**DOCUMENT EXTRACT**
§ §

End users have come to expect very fast, real-time-like interaction with most software, regardless of the system complexities behind the scenes. This means that commercial applications and SaaS services need to be built and integrated with performance in mind at all times. And so, knowing how to measure their performance from day one is paramount. Logs extend application performance monitoring (APM) by giving you deeper insights into the causes of performance problems as well as application errors that can cause user experience problems.

 

2. Incorporate a Monitoring Strategy Early On

In today’s world, planning for your SaaS service’s successful adoption to take time (and thus worrying about its performance and UX later) is like selling 100 tickets to a party but only beginning preparations on the day of the event. Needless to say, such a plan is prone to produce disappointed customers, and it can even destroy a brand. Fortunately, with SaaS monitoring solutions like SolarWinds® Loggly®, it’s not time-consuming or expensive to implement monitoring.

 

In fact, letting scalability become a bottleneck is the first of Six Critical SaaS Engineering Mistakes to Avoid we published some time ago. We recommend defining realistic adoption goals and scenarios in early project stages, and to map them into performance, stress, and capacity testing. To realize these tests, you’ll need to be able to monitor specific app traffic, errors, user engagement, and other metrics that tech and business teams need to define together.

 

A good place to start is with the Four Golden Signals described by Google’s Monitoring Distributed Systems book chapter: Latency, Traffic, Errors, and Saturation. Finally, and most importantly from the business perspective, your key metrics can be used as service level indicators (SLI), which are measures of the service level provided to customers.

§ §

**STATED GOAL**
Carry the SaaS performance monitoring piece forward from its final sentence, keeping its tone and subject.

**RECORDS SUPPLIED**
§ §

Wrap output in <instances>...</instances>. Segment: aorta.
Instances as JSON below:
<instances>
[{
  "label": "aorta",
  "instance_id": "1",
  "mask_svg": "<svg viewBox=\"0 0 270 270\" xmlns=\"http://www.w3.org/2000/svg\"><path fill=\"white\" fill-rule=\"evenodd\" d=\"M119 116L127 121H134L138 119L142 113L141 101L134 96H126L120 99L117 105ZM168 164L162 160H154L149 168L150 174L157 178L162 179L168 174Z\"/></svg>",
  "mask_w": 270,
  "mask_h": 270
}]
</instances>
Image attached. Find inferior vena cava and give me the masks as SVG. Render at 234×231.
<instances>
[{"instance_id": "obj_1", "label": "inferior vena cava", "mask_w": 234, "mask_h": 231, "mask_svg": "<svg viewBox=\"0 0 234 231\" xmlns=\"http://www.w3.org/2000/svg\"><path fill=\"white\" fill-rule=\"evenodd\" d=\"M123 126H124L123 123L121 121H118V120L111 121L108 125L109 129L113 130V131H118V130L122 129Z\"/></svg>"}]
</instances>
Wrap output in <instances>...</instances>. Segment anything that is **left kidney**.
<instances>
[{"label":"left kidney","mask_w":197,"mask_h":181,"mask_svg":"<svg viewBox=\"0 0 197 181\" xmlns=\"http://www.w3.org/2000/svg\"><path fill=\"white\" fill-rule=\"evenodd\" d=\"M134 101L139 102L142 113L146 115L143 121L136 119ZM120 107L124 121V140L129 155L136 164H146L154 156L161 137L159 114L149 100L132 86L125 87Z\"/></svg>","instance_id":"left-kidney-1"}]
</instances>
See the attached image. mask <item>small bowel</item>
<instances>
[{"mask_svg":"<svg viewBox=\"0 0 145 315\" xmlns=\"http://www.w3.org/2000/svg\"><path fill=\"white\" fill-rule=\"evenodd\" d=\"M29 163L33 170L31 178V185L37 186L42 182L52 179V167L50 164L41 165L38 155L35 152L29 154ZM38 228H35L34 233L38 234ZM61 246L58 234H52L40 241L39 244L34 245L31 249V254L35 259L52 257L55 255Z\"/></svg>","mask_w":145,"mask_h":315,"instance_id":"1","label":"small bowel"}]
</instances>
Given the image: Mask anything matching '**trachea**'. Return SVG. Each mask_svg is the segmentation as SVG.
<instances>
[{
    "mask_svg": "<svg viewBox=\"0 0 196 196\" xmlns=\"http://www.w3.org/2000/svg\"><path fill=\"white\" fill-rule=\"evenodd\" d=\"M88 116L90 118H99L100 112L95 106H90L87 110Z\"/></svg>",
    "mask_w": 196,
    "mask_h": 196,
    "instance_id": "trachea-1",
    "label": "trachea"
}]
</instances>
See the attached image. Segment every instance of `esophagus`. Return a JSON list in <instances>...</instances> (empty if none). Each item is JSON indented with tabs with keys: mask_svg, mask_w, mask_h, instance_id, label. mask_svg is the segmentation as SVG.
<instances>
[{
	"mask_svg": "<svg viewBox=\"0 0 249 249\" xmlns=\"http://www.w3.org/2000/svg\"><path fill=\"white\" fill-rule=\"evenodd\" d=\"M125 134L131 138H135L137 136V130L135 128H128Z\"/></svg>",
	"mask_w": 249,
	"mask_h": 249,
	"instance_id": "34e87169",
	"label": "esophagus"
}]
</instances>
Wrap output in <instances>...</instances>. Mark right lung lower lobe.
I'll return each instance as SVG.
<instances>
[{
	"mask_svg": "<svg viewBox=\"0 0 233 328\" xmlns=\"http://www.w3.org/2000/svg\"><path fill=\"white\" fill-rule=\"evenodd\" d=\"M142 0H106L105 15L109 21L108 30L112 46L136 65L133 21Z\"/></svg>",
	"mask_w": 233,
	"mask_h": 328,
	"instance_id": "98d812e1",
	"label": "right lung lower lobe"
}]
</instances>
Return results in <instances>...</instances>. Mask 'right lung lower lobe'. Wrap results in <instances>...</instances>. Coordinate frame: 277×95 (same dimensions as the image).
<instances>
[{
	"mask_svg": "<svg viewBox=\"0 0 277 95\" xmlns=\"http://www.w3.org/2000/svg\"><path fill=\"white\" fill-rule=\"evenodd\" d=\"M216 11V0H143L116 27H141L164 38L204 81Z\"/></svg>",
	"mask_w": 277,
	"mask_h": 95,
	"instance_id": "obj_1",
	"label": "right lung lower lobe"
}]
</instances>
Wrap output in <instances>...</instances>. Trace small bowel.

§ §

**SOLVED PROBLEM**
Based on your SLIs and adoption goals, you’ll be able to establish service level objectives (SLOs) so your ops team can target specific availability levels (uptime and performance). And, as a SaaS service provider, you should plan to offer service level agreement (SLA). SLAs are contracts with your clients that specify what happens if you fail to meet non-functional requirements, and the terms are based on your SLOs, but can be negotiated with each client, of course. SLIs, SLOs, and SLAs are the basis for successful site reliability engineering (SRE).

LG ProactiveMonitoringSaaS BlogImage B
Apache Preconfigured Dashboards in Loggly can help you watch SLOs in a single click.

 

For a seamless understanding among tech and business leadership, key performance indicators (KPI) should be identified for various business stakeholders. KPIs should then be mapped to the performance metrics that compose each SLA (so they can be monitored). Defining a matrix of KPI vs. metrics vs. area of business impact as part of the business documentation is a good option. For example, a web conversion rate could map to page load time and number of outages, and impacts sales.

 

Finally, don’t forget to consider and plan for governance: roles and responsibilities around information (e.g., ownership, prioritization, and escalation rules). The RACI model can help you establish a clear matrix of which team is responsible, accountable, consulted, and informed when there are unplanned events emanating from or affecting business technology.

 

3. Have Application Logging as a Code Standard

Tech leadership should realize that the main function of logging begins after the initial development is complete. Good logging serves multiple purposes:

  1. Improving debugging during development iterations
  2. Providing visibility for tuning and optimizing complex processes
  3. Understanding and addressing failures of production systems
  4. Business intelligence

“The best SaaS companies are engineered to be data-driven, and there’s no better place to start than leveraging data in your logs.” (From the last of our SaaS Engineering Mistakes)

 

Best practices for logging is a topic that’s been widely written about. For example, see our article on best practices for creating logs. Here are a few guidelines from that and other sources:

  • Define logging goals and criteria to decide what to log. (Logging absolutely everything produces noise and is needlessly expensive.)
  • Log messages should contain data, context, and description. They need to be digestible (structured in a way that both humans and machines can read them).
  • Ensure that log messages are appropriate in severity using standard levels such as FATAL, ERROR, WARN, INFO, DEBUG, TRACE (See also Syslog facilities and levels).
  • Avoid side effects on the code execution. Particularly, don’t let logging halt your app by using non-blocking calls.
  • External systems: try logging all data that comes out from your application and gets in.
  • Use a standard log message format with clear key-value pairs and/or consider a known text standard format like JSON. (See figure 4 below.)
  • Support distributed logging: Centralize logs to a shareable, searchable platform such as Loggly.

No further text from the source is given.